Software takes itself too seriously. It’s time to have some fun. For far too long, software has been designed and created around one single metric - revenue. And often, increasing revenue creates negative behaviour for us - the humans. Designs are created to maximize clicks and to be more addictive than nicotine. We are constantly bombarded with notifications and alerts, and we are forced to make decisions in a split second. On top of this, building software has never been more complex. Although we have a wonderful array of technology at our disposal to scale an application to millions of people, it’s also incredibly complex to build and maintain.
We cannot abandon these metrics. Ultimately, it keeps the world turning. But we should introduce some “whimsey”.
| whimsical wim-zi-kal | definition: playfully quaint or fanciful behaviour or humour.

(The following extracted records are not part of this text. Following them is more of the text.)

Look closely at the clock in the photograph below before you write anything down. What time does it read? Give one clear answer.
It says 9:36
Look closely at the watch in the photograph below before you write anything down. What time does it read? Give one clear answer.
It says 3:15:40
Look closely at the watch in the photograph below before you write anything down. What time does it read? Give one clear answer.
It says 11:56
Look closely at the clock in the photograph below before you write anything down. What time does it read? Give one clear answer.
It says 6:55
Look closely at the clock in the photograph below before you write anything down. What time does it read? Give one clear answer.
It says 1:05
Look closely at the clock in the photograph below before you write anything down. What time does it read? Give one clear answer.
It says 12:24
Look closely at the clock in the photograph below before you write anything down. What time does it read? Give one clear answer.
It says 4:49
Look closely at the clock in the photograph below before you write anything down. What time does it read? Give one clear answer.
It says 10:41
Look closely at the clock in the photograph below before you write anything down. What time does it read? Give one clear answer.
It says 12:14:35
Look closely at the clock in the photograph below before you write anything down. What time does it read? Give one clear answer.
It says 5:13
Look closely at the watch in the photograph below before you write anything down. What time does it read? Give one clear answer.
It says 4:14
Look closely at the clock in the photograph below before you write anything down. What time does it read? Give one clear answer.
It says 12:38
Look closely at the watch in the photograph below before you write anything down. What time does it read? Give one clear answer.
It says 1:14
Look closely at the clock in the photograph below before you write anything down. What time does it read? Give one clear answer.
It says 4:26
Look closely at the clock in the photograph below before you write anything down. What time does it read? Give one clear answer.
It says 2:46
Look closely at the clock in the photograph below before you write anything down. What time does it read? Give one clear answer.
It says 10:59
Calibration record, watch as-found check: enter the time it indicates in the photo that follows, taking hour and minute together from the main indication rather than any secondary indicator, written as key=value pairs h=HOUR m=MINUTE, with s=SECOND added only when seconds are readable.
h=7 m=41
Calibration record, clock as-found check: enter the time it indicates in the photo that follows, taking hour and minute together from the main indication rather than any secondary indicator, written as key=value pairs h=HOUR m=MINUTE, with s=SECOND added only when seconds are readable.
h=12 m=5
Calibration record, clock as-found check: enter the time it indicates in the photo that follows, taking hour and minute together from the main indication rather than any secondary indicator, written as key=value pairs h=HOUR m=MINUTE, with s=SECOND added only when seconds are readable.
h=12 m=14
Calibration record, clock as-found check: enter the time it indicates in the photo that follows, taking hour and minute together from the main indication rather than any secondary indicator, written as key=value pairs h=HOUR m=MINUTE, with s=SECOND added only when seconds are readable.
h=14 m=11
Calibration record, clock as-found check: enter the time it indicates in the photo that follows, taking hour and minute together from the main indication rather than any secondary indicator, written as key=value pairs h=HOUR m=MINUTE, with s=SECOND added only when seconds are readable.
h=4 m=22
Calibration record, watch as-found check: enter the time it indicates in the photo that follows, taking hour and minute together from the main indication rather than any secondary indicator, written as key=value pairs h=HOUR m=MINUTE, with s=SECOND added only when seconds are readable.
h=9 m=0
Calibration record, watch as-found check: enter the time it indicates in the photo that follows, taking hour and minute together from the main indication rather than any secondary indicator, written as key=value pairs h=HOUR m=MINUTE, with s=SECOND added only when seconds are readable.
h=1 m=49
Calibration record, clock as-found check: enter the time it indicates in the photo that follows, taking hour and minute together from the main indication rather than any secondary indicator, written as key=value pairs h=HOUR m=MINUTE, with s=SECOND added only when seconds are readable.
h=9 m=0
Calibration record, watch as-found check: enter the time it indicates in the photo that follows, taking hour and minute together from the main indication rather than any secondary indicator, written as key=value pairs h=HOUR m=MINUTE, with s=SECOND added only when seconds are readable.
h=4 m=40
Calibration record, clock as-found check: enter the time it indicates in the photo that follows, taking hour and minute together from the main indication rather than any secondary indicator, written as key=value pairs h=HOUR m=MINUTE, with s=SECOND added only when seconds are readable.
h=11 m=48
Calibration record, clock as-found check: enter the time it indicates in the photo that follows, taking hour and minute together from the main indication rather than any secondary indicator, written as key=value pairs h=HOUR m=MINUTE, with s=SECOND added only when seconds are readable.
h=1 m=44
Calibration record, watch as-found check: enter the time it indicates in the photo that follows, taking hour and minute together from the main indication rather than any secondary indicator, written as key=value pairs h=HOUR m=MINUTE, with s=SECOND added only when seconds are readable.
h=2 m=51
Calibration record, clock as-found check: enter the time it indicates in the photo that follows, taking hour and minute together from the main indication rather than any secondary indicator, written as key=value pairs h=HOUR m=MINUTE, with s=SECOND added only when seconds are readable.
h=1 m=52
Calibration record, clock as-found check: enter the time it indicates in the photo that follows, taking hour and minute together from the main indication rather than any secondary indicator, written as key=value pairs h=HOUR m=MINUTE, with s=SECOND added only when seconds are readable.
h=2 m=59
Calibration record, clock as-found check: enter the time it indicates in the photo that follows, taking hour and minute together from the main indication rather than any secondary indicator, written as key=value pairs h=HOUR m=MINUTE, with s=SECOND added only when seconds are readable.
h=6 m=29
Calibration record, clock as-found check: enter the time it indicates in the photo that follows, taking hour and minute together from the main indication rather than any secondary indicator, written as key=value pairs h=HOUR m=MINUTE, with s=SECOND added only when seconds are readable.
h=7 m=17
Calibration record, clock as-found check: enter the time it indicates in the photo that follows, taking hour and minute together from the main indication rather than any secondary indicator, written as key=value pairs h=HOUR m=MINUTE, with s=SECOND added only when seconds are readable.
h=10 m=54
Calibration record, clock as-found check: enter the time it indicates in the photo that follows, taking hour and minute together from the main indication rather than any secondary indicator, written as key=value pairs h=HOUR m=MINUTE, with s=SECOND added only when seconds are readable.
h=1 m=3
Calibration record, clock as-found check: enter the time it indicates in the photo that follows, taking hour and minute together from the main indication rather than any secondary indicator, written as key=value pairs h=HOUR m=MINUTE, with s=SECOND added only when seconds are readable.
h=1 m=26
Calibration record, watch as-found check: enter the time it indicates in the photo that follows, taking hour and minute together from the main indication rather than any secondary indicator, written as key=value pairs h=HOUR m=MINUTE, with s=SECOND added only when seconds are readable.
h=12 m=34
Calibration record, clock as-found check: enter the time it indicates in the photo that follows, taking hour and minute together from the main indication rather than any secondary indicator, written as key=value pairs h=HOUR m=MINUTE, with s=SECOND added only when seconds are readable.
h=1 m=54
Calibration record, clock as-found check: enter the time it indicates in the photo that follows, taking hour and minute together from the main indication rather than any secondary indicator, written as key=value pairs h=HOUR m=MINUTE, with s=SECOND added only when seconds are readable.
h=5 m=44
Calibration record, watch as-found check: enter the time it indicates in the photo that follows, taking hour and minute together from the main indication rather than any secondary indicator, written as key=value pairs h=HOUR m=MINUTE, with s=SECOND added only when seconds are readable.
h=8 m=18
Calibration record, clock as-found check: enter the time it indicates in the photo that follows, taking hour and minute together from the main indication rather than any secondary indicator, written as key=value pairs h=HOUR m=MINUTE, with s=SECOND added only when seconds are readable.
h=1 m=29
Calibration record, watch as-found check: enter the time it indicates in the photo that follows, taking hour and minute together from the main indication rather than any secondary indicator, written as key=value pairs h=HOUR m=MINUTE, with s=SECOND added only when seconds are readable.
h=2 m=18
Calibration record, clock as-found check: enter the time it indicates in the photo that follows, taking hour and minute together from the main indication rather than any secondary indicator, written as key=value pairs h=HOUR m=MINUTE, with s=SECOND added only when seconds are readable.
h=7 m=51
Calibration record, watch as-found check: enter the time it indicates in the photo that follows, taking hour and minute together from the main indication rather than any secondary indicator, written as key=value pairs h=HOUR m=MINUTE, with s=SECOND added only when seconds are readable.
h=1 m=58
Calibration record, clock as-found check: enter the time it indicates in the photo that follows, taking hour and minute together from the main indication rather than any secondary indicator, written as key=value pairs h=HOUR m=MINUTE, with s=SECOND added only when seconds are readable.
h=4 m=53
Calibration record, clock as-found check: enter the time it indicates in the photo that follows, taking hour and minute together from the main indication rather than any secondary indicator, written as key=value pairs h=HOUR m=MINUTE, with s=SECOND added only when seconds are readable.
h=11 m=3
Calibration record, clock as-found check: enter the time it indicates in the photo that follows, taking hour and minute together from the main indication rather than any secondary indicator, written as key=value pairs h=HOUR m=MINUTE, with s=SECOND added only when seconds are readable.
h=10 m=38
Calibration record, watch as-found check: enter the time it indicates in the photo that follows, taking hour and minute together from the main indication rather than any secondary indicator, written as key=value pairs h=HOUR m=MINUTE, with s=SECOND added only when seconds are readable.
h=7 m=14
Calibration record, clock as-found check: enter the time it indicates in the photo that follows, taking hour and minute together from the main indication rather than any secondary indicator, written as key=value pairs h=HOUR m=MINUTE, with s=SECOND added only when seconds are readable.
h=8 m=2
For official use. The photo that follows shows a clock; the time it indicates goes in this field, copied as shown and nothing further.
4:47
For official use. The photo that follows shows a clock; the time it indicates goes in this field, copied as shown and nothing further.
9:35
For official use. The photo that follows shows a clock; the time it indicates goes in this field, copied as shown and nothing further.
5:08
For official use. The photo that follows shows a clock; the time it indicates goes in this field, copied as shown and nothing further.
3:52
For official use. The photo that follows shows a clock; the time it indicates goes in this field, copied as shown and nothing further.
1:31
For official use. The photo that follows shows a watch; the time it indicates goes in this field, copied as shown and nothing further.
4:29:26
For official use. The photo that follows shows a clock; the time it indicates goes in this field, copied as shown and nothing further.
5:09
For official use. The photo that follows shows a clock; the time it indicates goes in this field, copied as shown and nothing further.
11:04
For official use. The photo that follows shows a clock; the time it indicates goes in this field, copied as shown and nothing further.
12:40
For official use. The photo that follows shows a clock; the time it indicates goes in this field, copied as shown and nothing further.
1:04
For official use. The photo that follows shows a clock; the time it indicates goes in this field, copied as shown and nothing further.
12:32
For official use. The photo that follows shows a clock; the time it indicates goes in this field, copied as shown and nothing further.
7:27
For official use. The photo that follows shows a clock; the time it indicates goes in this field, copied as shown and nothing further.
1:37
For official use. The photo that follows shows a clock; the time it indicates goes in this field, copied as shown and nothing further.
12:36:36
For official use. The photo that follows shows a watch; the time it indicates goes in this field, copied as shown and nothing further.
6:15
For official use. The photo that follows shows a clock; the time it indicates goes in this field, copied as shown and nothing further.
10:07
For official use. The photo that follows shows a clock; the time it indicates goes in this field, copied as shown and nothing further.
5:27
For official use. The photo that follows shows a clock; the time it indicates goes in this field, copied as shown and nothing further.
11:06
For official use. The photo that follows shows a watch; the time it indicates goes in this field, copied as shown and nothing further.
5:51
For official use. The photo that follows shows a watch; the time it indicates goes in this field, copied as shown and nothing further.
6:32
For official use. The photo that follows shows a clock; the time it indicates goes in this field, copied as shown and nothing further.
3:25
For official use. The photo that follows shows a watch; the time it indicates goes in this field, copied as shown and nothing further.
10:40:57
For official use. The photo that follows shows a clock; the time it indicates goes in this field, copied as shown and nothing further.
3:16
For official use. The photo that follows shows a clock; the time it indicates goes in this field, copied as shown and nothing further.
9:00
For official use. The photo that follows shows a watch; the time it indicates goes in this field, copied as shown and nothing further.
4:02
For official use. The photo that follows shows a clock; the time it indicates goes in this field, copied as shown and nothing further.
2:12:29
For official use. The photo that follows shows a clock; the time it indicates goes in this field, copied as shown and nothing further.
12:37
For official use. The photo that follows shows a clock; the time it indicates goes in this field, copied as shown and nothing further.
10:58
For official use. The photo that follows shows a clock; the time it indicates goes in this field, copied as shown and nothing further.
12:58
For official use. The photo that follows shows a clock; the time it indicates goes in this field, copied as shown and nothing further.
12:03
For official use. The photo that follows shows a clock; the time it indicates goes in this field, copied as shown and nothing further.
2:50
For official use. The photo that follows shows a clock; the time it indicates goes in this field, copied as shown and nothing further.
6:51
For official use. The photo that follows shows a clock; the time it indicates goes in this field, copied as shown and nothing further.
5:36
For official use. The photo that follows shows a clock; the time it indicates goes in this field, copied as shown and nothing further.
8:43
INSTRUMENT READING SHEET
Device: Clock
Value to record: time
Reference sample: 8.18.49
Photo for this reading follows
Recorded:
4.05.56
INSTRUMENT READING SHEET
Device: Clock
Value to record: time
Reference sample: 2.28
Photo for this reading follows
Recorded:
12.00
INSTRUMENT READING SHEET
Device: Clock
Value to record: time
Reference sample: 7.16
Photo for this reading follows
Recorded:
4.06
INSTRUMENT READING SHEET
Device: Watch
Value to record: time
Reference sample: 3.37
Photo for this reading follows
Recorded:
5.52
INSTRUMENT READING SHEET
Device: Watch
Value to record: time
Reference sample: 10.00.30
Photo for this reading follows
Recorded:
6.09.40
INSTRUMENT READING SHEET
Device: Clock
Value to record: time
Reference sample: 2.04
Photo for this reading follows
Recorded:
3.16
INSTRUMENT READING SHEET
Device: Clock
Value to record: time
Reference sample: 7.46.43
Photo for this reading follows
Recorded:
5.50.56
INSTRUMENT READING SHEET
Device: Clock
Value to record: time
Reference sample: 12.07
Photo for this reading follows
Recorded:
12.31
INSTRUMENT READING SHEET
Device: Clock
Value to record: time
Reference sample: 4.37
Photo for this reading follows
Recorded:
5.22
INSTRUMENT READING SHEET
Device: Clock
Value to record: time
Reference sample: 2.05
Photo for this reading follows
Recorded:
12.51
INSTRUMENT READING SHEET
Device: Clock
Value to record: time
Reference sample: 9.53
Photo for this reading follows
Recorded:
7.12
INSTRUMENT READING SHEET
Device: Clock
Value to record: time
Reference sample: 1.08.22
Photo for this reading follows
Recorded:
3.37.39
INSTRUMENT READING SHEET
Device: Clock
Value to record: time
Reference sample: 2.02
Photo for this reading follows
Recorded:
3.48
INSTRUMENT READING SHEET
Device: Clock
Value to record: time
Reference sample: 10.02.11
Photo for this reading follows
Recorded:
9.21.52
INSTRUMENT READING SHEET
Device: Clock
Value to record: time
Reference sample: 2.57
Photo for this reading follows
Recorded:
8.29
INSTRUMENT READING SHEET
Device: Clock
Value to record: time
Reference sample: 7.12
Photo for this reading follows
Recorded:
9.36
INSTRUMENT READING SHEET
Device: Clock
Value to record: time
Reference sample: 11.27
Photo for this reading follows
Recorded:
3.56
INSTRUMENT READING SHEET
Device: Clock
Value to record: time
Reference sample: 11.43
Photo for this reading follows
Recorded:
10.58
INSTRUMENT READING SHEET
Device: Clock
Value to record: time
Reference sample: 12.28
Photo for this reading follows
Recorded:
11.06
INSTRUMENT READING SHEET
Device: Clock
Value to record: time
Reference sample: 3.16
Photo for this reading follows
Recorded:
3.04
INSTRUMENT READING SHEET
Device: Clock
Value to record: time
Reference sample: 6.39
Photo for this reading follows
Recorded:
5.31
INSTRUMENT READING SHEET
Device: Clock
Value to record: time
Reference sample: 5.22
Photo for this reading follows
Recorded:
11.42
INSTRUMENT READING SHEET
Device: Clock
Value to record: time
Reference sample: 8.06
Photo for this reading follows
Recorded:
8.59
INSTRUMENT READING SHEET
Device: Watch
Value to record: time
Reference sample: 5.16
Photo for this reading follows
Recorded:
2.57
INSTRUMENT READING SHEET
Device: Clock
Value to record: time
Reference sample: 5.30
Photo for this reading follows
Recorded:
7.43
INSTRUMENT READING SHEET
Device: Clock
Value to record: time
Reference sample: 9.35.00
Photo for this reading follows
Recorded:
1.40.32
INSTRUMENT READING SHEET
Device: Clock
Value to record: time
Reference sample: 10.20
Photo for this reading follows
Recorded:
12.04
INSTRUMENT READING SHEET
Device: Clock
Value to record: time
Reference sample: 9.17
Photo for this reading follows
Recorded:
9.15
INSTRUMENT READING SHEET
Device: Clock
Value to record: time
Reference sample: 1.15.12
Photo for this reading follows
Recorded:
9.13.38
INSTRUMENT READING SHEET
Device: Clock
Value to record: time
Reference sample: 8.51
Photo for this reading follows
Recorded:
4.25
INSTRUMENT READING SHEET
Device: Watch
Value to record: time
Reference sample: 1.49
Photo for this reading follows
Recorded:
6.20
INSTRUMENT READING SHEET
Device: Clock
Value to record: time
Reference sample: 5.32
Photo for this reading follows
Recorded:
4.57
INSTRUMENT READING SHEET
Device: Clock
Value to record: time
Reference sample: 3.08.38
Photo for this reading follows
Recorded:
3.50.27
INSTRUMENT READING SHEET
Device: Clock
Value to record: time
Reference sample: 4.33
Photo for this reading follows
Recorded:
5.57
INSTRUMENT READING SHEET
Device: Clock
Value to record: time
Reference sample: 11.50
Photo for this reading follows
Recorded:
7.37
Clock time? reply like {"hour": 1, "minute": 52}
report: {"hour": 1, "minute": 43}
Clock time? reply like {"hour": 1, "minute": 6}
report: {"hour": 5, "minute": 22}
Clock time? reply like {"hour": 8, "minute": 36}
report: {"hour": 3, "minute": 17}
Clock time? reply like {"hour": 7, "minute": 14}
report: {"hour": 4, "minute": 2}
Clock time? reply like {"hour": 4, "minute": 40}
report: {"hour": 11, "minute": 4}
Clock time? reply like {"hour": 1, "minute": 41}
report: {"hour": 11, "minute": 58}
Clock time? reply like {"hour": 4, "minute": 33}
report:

We should be able to build software that is fun to use, that makes us smile, and that makes us feel good about ourselves.
Enter Whimsical Software.
The Whimsical Software Manifesto
- Be playful. Discard the boring blues and greys. Use bright colours, delightful interactions, playful sounds and animations. Software should be like a playground, not a prison. In some cases, people perhaps spend more time using your software than they do with their family. So, it should be an enjoyable place that allows them to do their job.
- Be kind. Most revenue generation from software arises from hoovering up masses of data. Whimsical software should be kind, capturing only what data is needed to deliver a better experience. It should be kind to the environment, running on efficient architectures (e.g. serverless) and using minimal resources. And it should encourage us get the task done, and then log off.
- Be helpful. How many times have you wondered what an error message was, how a particular edge case function could be done or how to use a particular feature? Whimsical software should be helpful, providing guidance when needed. And automating as much as possible.
Whimsical software is not a particular aesthetic or technology. It’s a way of building tools to empower people, not to enslave them. You could have an old school terminal interface, or a modern web application. It doesn’t matter. What matters is that it’s fun to use, and that it makes you smile.